Requirement => Lines from the listing below that contain the string "Hotel" are to be reported.

Input records =>
_ _ _ _ _ _ _
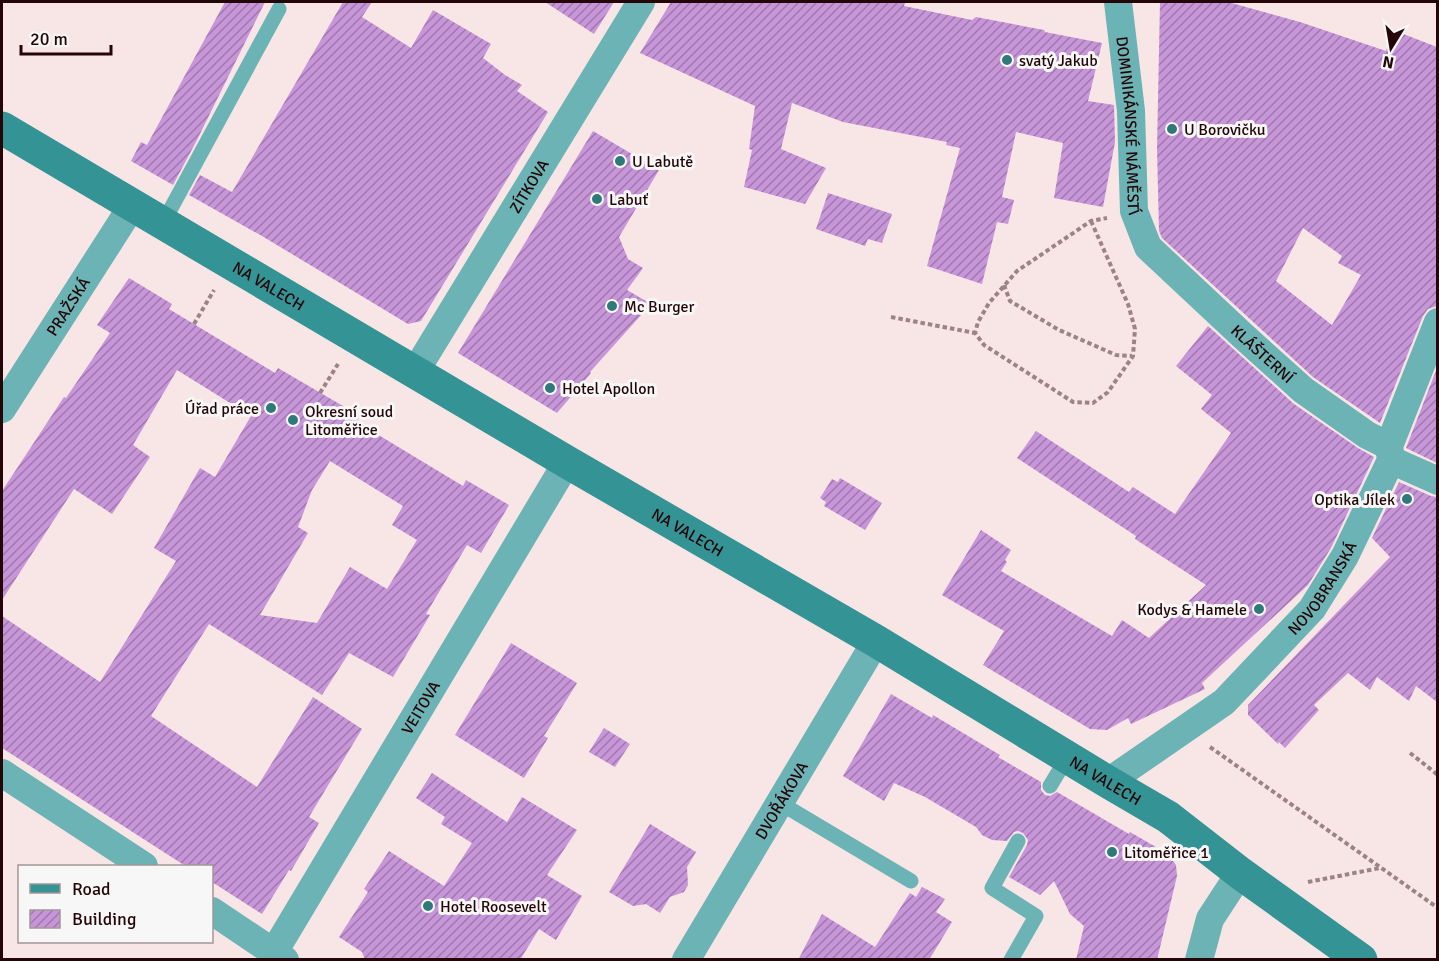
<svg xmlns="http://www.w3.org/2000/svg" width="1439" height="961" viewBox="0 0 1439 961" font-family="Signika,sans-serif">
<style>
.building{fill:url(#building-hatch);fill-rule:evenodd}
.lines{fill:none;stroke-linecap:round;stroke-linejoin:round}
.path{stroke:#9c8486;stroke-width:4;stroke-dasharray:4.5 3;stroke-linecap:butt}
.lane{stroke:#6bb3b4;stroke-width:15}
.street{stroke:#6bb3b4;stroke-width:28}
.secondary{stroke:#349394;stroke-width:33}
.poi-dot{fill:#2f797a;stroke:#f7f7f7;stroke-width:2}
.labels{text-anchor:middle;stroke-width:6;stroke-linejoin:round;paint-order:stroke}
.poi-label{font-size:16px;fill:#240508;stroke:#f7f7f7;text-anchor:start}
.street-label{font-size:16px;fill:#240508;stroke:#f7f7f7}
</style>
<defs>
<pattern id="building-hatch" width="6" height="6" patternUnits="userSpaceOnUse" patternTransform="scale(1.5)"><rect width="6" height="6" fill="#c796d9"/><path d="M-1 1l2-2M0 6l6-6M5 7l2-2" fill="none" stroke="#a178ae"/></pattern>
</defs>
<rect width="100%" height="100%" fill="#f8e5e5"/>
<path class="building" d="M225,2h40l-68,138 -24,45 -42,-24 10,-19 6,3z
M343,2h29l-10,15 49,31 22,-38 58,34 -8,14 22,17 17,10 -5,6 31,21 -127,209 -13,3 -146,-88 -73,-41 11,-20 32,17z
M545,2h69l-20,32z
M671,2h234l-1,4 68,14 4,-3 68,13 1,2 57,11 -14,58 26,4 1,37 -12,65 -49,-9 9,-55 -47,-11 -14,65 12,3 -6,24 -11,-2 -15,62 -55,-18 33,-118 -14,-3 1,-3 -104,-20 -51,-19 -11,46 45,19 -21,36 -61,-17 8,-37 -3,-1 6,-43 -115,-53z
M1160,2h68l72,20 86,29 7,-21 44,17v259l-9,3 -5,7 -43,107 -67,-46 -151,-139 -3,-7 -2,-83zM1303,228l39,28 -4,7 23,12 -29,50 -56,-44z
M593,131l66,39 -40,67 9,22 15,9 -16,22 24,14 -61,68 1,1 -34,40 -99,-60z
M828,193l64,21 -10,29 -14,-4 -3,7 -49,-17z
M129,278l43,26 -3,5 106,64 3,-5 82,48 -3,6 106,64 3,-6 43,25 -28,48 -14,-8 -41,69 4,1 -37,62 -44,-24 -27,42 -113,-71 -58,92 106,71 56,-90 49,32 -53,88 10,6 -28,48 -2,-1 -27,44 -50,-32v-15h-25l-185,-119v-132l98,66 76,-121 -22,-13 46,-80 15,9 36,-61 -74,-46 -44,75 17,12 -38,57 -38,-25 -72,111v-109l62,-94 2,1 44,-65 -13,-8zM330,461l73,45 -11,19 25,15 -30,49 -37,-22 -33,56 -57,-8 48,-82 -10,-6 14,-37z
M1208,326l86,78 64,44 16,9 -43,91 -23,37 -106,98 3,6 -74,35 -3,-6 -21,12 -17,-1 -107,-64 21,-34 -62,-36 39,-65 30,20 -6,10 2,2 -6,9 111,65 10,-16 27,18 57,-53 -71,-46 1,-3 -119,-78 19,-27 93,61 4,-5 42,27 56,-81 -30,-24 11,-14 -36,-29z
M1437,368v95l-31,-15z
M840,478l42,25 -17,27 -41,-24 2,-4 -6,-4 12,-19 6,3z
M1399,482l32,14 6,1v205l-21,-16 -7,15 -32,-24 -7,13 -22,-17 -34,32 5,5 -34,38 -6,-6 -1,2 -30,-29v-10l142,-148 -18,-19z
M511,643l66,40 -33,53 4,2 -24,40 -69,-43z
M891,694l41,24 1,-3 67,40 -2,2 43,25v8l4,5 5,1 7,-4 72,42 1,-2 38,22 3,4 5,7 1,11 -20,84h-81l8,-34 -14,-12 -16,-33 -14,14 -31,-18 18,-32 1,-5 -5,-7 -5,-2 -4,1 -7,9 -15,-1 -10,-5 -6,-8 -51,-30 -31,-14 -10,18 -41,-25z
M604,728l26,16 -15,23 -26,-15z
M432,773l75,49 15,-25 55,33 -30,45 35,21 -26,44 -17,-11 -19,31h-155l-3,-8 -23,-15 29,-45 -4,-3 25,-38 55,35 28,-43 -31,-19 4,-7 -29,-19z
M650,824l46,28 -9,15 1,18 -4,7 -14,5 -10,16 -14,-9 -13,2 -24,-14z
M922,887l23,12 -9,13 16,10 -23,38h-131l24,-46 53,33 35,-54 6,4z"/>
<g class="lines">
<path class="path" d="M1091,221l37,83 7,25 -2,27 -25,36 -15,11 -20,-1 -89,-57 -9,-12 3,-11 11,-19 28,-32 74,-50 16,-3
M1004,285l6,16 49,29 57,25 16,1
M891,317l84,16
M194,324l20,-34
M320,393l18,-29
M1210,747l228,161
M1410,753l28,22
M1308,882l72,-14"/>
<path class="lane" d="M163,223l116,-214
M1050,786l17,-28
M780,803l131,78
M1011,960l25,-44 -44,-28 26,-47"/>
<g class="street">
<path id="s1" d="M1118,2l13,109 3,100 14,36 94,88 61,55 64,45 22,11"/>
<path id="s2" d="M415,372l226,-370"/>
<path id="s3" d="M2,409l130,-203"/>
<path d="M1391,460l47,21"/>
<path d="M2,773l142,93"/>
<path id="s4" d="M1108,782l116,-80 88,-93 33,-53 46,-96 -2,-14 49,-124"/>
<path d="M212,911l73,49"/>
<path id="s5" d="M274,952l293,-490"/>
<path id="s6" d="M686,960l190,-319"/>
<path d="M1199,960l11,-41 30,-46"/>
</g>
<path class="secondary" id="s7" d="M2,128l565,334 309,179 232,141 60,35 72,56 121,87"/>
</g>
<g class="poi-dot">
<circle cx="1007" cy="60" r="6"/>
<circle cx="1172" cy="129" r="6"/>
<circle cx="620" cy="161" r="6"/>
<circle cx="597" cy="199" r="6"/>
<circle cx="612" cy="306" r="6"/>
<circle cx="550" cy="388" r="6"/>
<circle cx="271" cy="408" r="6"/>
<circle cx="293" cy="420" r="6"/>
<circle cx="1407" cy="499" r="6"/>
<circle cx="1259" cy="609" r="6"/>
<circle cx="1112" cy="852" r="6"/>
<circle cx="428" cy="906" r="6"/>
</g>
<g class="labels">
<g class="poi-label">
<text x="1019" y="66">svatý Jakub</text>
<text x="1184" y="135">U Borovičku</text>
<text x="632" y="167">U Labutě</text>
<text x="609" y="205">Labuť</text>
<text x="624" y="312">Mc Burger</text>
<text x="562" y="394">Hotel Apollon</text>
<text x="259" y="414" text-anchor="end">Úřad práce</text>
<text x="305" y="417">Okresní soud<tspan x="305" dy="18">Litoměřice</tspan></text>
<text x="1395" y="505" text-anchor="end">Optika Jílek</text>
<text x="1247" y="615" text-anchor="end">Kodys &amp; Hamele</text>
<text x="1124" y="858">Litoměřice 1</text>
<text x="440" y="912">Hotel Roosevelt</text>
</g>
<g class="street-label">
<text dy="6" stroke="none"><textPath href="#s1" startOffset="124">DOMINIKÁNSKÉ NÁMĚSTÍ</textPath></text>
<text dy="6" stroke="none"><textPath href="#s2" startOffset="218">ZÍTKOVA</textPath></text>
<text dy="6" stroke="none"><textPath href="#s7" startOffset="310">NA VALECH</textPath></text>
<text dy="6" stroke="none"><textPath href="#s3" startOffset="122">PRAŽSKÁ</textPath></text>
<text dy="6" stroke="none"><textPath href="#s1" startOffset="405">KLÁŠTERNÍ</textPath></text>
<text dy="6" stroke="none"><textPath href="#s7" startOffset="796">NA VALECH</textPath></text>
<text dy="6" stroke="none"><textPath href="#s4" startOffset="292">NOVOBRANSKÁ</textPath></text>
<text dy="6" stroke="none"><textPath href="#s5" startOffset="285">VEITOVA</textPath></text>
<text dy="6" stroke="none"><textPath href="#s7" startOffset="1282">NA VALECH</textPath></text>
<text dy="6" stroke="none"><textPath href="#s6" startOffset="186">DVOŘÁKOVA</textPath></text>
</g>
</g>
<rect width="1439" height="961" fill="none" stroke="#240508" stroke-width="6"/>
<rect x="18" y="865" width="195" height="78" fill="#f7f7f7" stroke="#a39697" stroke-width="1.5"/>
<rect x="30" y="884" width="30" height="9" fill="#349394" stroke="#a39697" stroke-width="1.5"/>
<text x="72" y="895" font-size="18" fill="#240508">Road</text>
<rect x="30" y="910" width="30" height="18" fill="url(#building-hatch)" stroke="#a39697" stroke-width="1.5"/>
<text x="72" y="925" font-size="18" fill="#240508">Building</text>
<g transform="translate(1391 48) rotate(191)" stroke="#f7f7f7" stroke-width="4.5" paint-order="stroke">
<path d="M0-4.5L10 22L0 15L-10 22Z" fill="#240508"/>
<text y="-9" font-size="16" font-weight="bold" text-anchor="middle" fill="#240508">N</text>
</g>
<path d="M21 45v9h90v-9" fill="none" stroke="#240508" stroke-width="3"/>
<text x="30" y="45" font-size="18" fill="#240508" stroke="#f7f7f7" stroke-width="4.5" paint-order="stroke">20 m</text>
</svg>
_ _ _ _ _ _ _
Solution for this exercise =>
<text x="562" y="394">Hotel Apollon</text>
<text x="440" y="912">Hotel Roosevelt</text>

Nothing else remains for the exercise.